#### What is being asked
Pull each line containing "Fourth" from the data.

#### Data to use
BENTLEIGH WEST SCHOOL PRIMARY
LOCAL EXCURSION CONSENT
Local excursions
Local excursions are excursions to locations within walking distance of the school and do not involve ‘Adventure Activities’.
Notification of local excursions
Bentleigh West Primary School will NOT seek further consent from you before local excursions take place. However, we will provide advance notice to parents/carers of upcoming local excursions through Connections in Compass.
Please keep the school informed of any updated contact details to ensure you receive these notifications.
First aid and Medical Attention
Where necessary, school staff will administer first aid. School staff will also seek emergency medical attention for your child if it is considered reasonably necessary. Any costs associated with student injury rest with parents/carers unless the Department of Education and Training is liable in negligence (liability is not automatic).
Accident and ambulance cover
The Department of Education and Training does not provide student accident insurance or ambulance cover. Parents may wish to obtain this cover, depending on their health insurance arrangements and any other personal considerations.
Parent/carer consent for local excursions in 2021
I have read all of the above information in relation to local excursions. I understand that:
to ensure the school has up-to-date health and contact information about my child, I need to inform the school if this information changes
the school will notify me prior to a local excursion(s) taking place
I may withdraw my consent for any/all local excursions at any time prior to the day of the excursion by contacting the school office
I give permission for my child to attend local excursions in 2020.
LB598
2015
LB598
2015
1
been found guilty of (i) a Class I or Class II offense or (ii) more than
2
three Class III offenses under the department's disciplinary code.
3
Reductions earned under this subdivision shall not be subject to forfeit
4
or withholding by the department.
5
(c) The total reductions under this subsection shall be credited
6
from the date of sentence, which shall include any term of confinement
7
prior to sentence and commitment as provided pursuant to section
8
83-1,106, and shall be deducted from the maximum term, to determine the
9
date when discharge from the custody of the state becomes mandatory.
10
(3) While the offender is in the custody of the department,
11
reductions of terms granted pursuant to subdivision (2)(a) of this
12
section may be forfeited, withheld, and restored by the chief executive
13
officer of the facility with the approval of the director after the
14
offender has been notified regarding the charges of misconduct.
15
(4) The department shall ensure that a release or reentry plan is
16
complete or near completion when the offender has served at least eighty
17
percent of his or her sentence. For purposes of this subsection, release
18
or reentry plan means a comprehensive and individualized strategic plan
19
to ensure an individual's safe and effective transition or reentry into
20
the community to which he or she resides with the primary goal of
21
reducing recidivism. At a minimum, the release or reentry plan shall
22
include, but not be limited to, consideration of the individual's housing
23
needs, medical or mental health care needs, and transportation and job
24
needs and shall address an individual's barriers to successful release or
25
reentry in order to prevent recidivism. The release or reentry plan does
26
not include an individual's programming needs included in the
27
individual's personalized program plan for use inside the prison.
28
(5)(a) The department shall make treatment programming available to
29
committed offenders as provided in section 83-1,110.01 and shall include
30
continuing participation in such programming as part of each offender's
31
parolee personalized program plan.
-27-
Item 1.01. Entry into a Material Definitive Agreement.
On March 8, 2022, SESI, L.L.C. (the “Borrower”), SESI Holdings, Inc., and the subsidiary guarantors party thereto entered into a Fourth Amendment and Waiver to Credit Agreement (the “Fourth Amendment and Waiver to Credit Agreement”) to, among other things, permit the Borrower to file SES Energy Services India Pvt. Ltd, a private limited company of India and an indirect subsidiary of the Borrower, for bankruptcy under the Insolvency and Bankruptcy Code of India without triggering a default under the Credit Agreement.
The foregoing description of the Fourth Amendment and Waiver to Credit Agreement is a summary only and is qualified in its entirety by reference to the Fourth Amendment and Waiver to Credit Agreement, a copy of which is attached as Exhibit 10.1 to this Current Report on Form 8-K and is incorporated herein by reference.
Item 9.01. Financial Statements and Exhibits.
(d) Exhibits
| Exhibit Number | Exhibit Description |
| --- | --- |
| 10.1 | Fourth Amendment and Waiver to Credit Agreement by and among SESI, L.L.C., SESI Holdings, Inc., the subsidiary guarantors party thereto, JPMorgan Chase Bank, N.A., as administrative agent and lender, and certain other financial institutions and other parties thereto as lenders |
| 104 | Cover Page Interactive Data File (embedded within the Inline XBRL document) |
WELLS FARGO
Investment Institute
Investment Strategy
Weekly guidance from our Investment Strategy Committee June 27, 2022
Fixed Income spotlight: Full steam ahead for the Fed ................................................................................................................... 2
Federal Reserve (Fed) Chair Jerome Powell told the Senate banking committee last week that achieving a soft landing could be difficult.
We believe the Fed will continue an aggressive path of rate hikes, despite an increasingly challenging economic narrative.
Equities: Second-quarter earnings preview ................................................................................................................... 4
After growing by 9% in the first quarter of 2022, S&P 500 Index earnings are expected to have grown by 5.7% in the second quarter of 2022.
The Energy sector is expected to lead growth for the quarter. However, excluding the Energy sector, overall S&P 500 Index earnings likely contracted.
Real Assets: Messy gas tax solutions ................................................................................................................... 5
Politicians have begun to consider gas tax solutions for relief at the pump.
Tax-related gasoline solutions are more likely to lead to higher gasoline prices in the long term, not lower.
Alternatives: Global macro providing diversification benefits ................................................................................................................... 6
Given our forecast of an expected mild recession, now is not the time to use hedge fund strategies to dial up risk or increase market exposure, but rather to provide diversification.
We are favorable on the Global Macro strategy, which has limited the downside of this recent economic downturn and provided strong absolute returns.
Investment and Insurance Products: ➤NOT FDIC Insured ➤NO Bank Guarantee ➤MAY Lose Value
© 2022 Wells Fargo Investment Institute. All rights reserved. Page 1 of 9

#### Answer to this exercise
On March 8, 2022, SESI, L.L.C. (the “Borrower”), SESI Holdings, Inc., and the subsidiary guarantors party thereto entered into a Fourth Amendment and Waiver to Credit Agreement (the “Fourth Amendment and Waiver to Credit Agreement”) to, among other things, permit the Borrower to file SES Energy Services India Pvt. Ltd, a private limited company of India and an indirect subsidiary of the Borrower, for bankruptcy under the Insolvency and Bankruptcy Code of India without triggering a default under the Credit Agreement.
The foregoing description of the Fourth Amendment and Waiver to Credit Agreement is a summary only and is qualified in its entirety by reference to the Fourth Amendment and Waiver to Credit Agreement, a copy of which is attached as Exhibit 10.1 to this Current Report on Form 8-K and is incorporated herein by reference.
| 10.1 | Fourth Amendment and Waiver to Credit Agreement by and among SESI, L.L.C., SESI Holdings, Inc., the subsidiary guarantors party thereto, JPMorgan Chase Bank, N.A., as administrative agent and lender, and certain other financial institutions and other parties thereto as lenders |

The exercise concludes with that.